The husband and wife directing team of George and Connie Downer charmingly set, the classic comedy, originally set in ancient Greece, in New York in the early 1920s. The beautifully designed set by George Downer recreates Central Park in the 1920s complete with the well-known arched stone bridge.
Theseus the Duke of Athens (played by Ryan Green), has now, in this version, expatriated from Greece to America in the 20's, but, he still holds court and power over local Greeks. At the opening of the play, they are all looking forward to the Duke’s wedding to the Amazon, Hippolyta, who is played to perfection by Rebekah Thoe.
Hippolyta, Queen of the Amazons, is not to be confused with a corporate executive of the massive internet sales company of the same name. This Amazon is a strong willed, over sexed, sword wielding, (and enjoying every blade flying moment of it), dominating woman whose wedding to the Duke is to be at the end of a four-day celebration filled with special events including a play about tragically failed loved, put on by local blue collar artisans.
Before the festival begins, Egeus, the father, (played by Eric Massengil), of Hermia (played Rachel Hortert) brings his daughter to the Duke, demanding his daughter wed Demetrius (played by Benjamin Hansen). However, she loves Lysander (played by Sam Downer), and to confuse this more Hermia’s friend, Helena (played by Aurora Boe), loves Demetrius, even though he loves Hermia.
Because a father still has power even in the early 1920s, the Duke gives the mixed up lovers before end of the celebration, to get it right or suffer dire consequences. They decide to chase each other into the woods of Central Park.
Now in this wood live the Fairy King Oberon (Adam Boe), and his very independent wife, Queen Titania, (Valerie Conover), their frisky bunch of fairies, and a young fairy boy know as Puck (Jordan Scott, who also is the narrator of the play).
Now Central Park (also known as the woods) is now starting to get crowded because the inept tradesmen have also decided to rehearse their play for the celebration in the woods. Then add to this group the fairy natives of the woods that are ruled by fairy King Oberon and Queen Titania. However, Oberon is angry with his wife and wants to get even with her. So, he gives Puck a love potion for all of the young lovers, and for his wife asleep in the woods. However, for Titania, he has her fall in love with one of the play’s performers, Bottom, a weaver by trade, (played hysterically by Dakota Green) who has gotten lost in the woods, and has before the evening falls, been turned into a donkey.
This sets up the crazy Midsummer night’s dream that all have to look forward to at night in the woods. The play is considered to be Shakespeare's most loved comedy, which is interesting because he is to have written it at the same time he was writing his greatest romantic tragedy, “Romeo and Juliet.”

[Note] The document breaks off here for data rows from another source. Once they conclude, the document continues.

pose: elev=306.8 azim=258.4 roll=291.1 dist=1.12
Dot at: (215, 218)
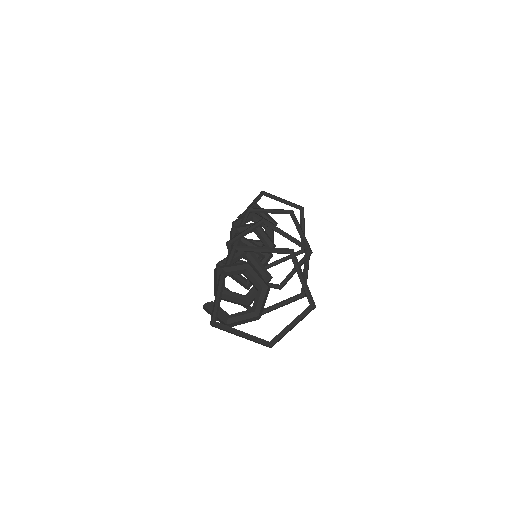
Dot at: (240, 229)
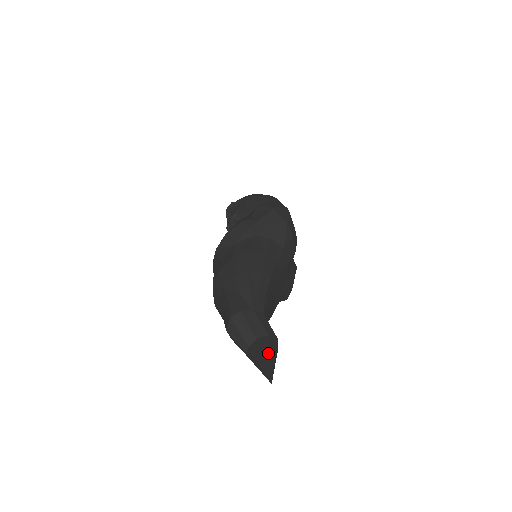
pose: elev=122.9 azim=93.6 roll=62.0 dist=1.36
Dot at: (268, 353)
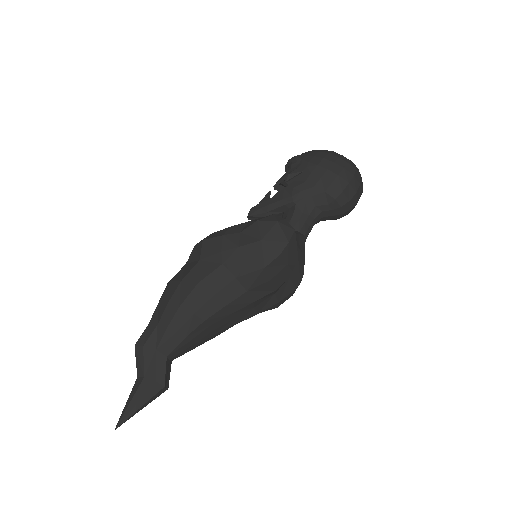
Dot at: (138, 399)
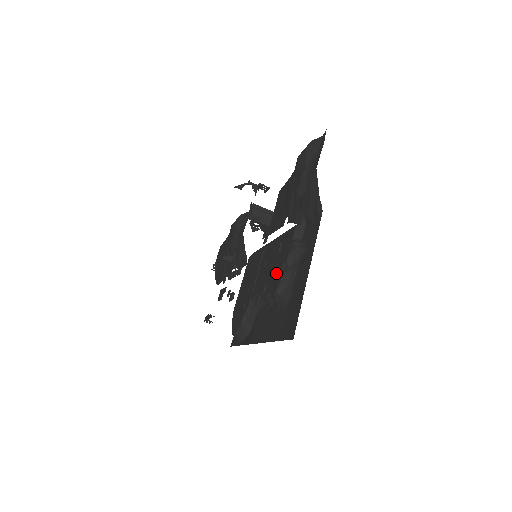
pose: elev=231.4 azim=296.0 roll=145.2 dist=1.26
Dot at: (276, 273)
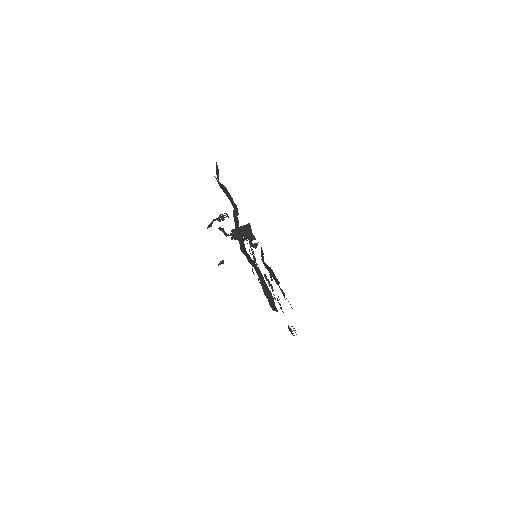
Dot at: occluded
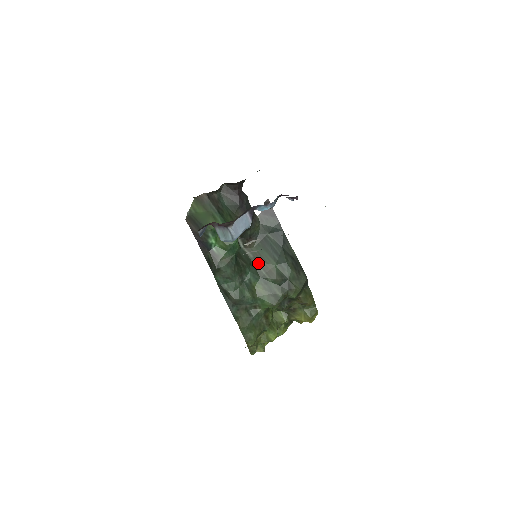
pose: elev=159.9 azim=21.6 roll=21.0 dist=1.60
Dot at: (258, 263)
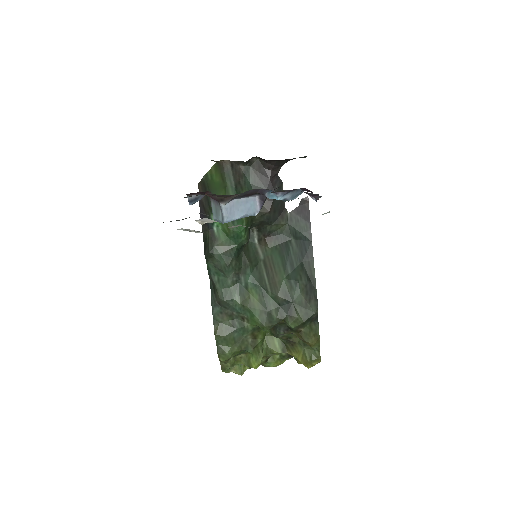
Dot at: (265, 268)
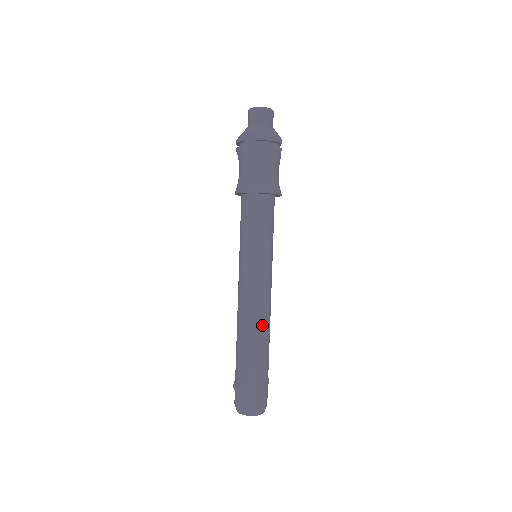
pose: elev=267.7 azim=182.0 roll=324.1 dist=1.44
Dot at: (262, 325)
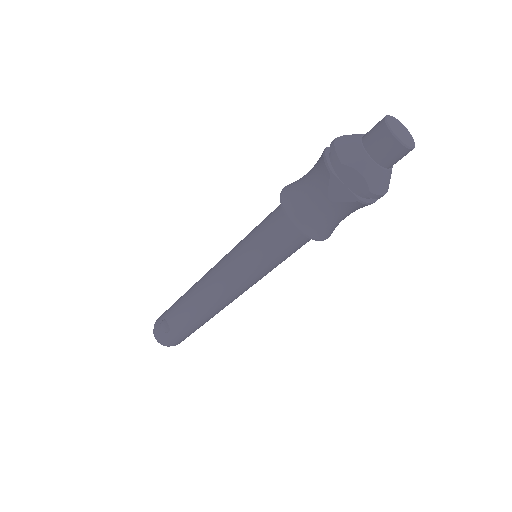
Dot at: (219, 310)
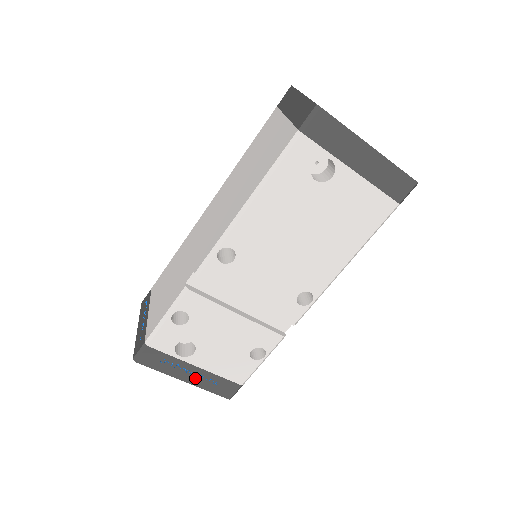
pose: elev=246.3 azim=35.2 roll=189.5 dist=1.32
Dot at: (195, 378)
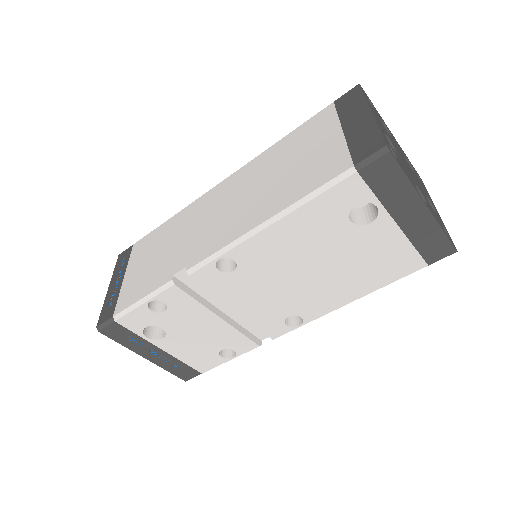
Dot at: (157, 358)
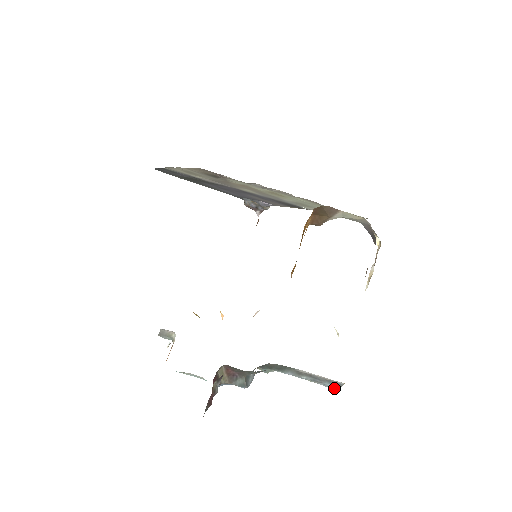
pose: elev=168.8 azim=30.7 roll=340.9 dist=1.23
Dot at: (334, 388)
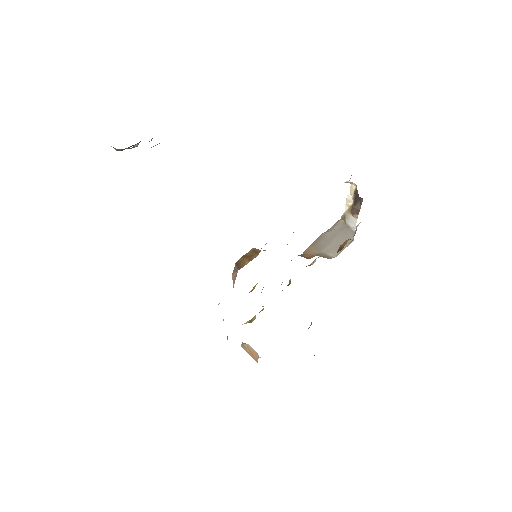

The cast is excellent, especially the exceptional young actors who play the suffering young, devoted lovers whose confusion over how they each feel for each other is turned into great comedy.

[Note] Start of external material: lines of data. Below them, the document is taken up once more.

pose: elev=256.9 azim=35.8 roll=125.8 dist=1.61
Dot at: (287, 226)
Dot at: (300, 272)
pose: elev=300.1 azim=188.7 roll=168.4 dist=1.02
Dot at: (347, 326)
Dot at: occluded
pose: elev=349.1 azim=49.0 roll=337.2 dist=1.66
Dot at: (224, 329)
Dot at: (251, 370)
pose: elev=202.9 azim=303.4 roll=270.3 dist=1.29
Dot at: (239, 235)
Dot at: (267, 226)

George Downer actually spent time early in his life training at the famous Clown College, which explains many of the very funny physical routines during the lovers chase scenes.
The play producing tradesmen were also equally brilliant and very funny in their attempts to present their inept play of failed love. Since the play is now set in the 1920s it was amusing to see each man dressed in garb similar to great comedians of the period, like Groucho Marx, The Three Stooges and even Pinky Lee. The directors had the actors all watch old silent comedy films.
The talented Royal fairy couple and their controlling family squabbles, along with their court, were a delicious treat to watch, and the fairy songs and dances performed by the magical young sprites were truly enchanting.
The Downer directing team brought new light to an old classic. The costumes and sets recreating the 1920s truly gave the beloved play a creative new look. It was as if “The Great Gatsby” was on fairy dust, and it was fun.